TRECHO SELECIONADO:
--
Evoé, musicalidade brasileira.
Evoé, Samba do baú.
André Luis Santos
* Samba do Baú é um projeto cultural paulistano formado por jovens músicos que tem o intuito de resgatar o samba tradicional e de raiz dentro da cultura brasileira.

sexta-feira, 22 de fevereiro de 2008

Resquícios

Tu és pétala desgarrada.

Semente que germina...

Descontente pelo desencontro em tua flor

Choras pois não é botão,

Tão pouco és rosa.

És na verdade amor que flutua bailarino

Ou dor que seca venenosa?


André Luis Santos

De Fatos e constatações

Crítica à reportagem sobre a falta de professores exibida no jornal televisivo SPTV do dia 13/12/2007

Por André Luis P. dos Santos

É estranho como a parcialidade impera quando o assunto educação é tratado em nosso país. Acabo de assistir a reportagem sobre a ausência massiva de professores na rede e acredito que a situação não esteja muito bem colocada. É fato que haja um número excessivo de faltas por parte de alguns colegas. No entanto, o processo educacional está envolto em um número elevado de fatores que determinam a sua eficácia.
--
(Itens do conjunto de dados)
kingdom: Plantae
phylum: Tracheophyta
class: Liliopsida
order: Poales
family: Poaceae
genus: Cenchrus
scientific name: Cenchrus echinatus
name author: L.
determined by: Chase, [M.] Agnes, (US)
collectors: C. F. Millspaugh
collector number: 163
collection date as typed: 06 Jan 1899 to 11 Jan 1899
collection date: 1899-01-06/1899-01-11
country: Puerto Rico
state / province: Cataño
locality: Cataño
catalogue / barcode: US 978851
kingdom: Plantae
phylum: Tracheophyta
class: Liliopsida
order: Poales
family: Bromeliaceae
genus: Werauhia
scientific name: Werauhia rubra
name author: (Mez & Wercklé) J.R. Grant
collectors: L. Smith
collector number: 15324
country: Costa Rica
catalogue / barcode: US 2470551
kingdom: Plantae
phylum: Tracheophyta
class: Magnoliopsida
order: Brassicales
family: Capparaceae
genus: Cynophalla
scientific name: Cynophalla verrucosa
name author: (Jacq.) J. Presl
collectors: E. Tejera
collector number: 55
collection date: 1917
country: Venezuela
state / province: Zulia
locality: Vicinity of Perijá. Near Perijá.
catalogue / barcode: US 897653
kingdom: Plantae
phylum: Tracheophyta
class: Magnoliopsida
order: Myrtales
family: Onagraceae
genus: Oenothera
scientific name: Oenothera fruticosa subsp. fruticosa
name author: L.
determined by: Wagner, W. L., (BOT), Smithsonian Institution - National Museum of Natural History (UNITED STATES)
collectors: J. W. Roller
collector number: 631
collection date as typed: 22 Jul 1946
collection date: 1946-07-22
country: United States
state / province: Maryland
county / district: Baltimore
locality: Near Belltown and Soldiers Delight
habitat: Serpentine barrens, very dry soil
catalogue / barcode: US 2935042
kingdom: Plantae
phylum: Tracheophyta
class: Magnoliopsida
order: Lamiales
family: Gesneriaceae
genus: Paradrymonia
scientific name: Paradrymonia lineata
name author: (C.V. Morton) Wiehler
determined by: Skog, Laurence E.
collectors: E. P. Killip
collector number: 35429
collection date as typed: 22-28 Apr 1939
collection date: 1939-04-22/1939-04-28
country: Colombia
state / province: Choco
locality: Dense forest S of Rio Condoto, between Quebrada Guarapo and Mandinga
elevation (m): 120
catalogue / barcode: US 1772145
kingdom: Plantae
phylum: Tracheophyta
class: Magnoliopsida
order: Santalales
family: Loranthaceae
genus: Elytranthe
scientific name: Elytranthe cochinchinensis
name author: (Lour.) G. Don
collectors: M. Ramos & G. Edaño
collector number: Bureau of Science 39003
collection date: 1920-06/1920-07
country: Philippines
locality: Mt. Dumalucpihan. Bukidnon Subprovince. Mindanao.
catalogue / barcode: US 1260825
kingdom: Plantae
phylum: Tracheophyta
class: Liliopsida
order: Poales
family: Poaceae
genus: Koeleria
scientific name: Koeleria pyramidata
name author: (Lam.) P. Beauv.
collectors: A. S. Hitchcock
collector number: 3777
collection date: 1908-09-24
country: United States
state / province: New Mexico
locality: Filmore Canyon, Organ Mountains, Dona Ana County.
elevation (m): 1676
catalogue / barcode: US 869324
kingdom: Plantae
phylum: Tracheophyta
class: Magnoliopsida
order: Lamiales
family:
--
DESCRIÇÃO DA TAREFA:
Repita, sem alterações, tudo o que vai de "Semente que germina..." até "que seca venenosa?" no trecho. Utilize exclusivamente o trecho como fonte.

RESPOSTA ESCRITA:
Semente que germina...

Descontente pelo desencontro em tua flor

Choras pois não é botão,

Tão pouco és rosa.

És na verdade amor que flutua bailarino

Ou dor que seca venenosa?